N. 16422/2022 REG.RIC.
REPUBBLICA ITALIANA
IN NOME DEL POPOLO ITALIANO
Il Tribunale Amministrativo Regionale per il Lazio
(Sezione Quinta)
ha pronunciato la presente
SENTENZA
sul ricorso numero di registro generale 16422 del 2022, proposto da
Mezzala 18 S.r.l., in persona del legale rappresentante pro tempore, rappresentata e difesa dagli avvocati Giuseppe Maria Perullo e Luca Peluso, con domicilio digitale come da PEC da Registri di Giustizia;
contro
Istituto Nazionale della Previdenza Sociale - Inps, in persona del legale rappresentante pro tempore, rappresentato e difeso dall'avvocato Filippo Mangiapane, con domicilio digitale come da PEC da Registri di Giustizia;
per l'annullamento
a) del provvedimento FIS 1195459-2022/2022 del 19.10.2022, notificato in data 15.11.2022, di rigetto dell'istanza di accesso all'assegno di integrazione salariale di cui agli artt. 26 e ss. del d.lgs. 148/2015 presentata in data 16.2.2022 (prot. n. Inps.7014.16/02/2022.0082439) per la causale “manutenzione straordinaria”;
b) di ogni altro atto presupposto, connesso e conseguenziale;
Visti il ricorso e i relativi allegati;
Visto l'atto di costituzione in giudizio dell’Inps;
Visti gli artt. 35, co. 1, lett. c, e 85, co. 9, cod. proc. amm.;
Visti tutti gli atti della causa;
Visto l'art. 87, comma 4-bis, cod.proc.amm.;
Relatore all'udienza straordinaria di smaltimento dell'arretrato del giorno 13 febbraio 2026 il dott.

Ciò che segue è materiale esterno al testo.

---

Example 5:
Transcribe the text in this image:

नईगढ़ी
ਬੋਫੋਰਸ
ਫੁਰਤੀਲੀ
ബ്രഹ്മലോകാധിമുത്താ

ME TI e uditi per le parti i difensori come specificato nel verbale;
Ritenuto e considerato in fatto e diritto quanto segue.
FATTO e DIRITTO
1-Con ricorso notificato il 16.12.2022 e depositato il 23.12.2022 la società Mezzala 18 s.r.l. ha impugnato il provvedimento FIS1195459-2022/2022 del 19.10.2022 con cui l’Inps ha rigettato l’istanza del 16.2.2022 di accesso all’assegno di integrazione salariale per i fondi di solidarietà ex art. 26 e ss. del d.Lgs. 148/15, per n. 6 lavoratori precedentemente in forza presso la società Villa Pinciana e acquisiti dalla ricorrente con il ramo di azienda Hotel Viminale, deducendo i seguenti motivi:
1) VIOLAZIONE E FALSA APPLICAZIONE DELL’ART. 16 E 26, D.LGS.148/2015 E DEL DECRETO N. 95442 DEL 15.4.2016. ECCESSO DI POTERE PER PRESUPPOSTO ERRONEO. DIFETTO DI ISTRUTTORIA E DI MOTIVAZIONE. PERPLESSITÀ.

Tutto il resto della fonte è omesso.